TRT’nin 2023 yılı Faaliyet Raporu, 700 sayfanın üzerinde bir hacme sahiptir. Bu kadar ayrıntılı bir raporda TRT’nin faaliyetleriyle ilgili her türlü verinin yer almasını beklemek yanlış olur. 700 sayfanın üzerinde bir hacme sahip bu raporda “Finansal Durum” başlıklı bölüm yalnızca 3,5 sayfa olarak yer almaktadır.
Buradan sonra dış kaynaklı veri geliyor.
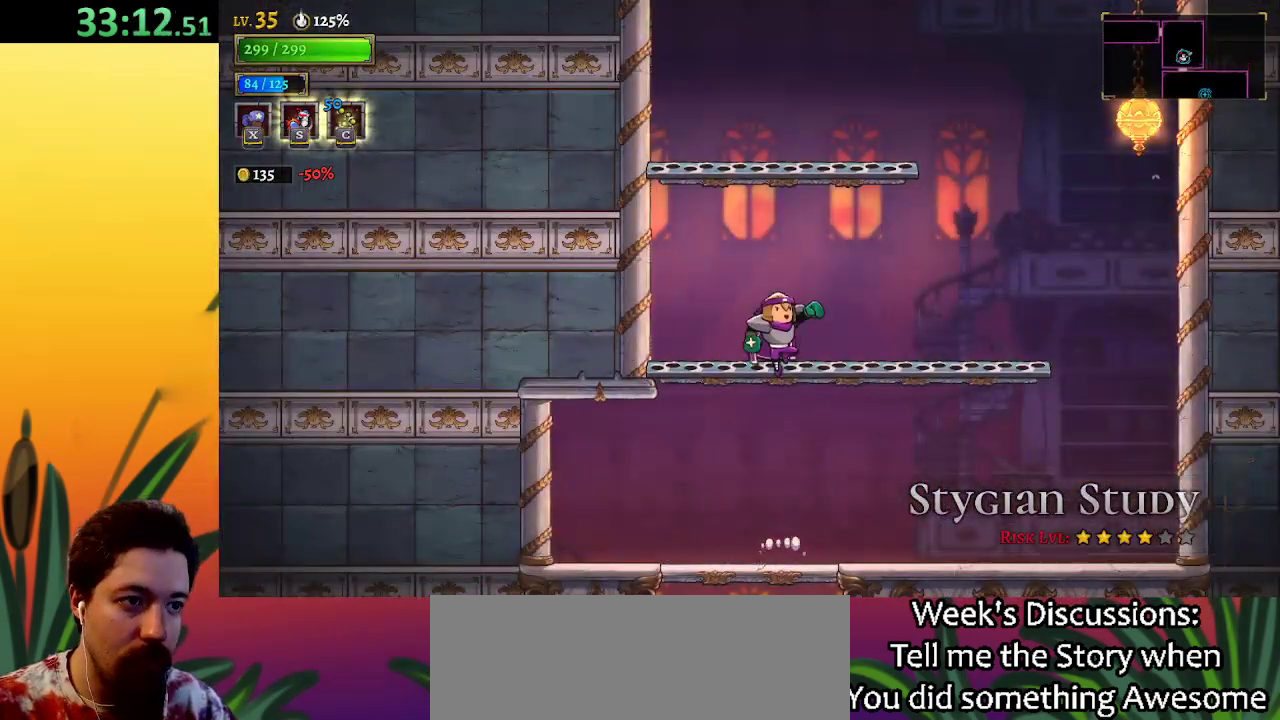
{"keys": ["z"], "events": [[83, "right", "down"], [83, "z", "up"], [367, "z", "down"], [467, "right", "up"]]}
Raporun binde beşi finansal verilere ayrılmıştır. Dolayısıyla, gelirlerinin ayrıntılarını, yaptığı harcamaları, alımlarının yurtiçi-yurt dışı payını, yatırım harcamalarını ve nereye yapıldığını öğrenmek neredeyse imkansız hale gelmiştir. Raporun reklam geliriyle ilgili tek bilgisi, önceki yıla göre %70 artış sağlandığıdır. Ancak önceki yıl ne kadar reklam geliri elde edildiği, bu yıl ne kadar reklam geliri söz konusu oldu gibi soruların yanıtı belirsizdir. Buna karşın, “444 0 878 TRT İletişim Merkezi üzerinden 57.769 çağrı cevaplanmıştır.” bilgisi cömertçe paylaşılmıştır. Bu durum, anlaşılır gibi değildir. Son on yılda, bugünkü değeriyle 350 milyar liranın üzerinde kamusal kaynak aktarımı yapılan TRT, finansal verilerini vatandaştan gizlemektedir.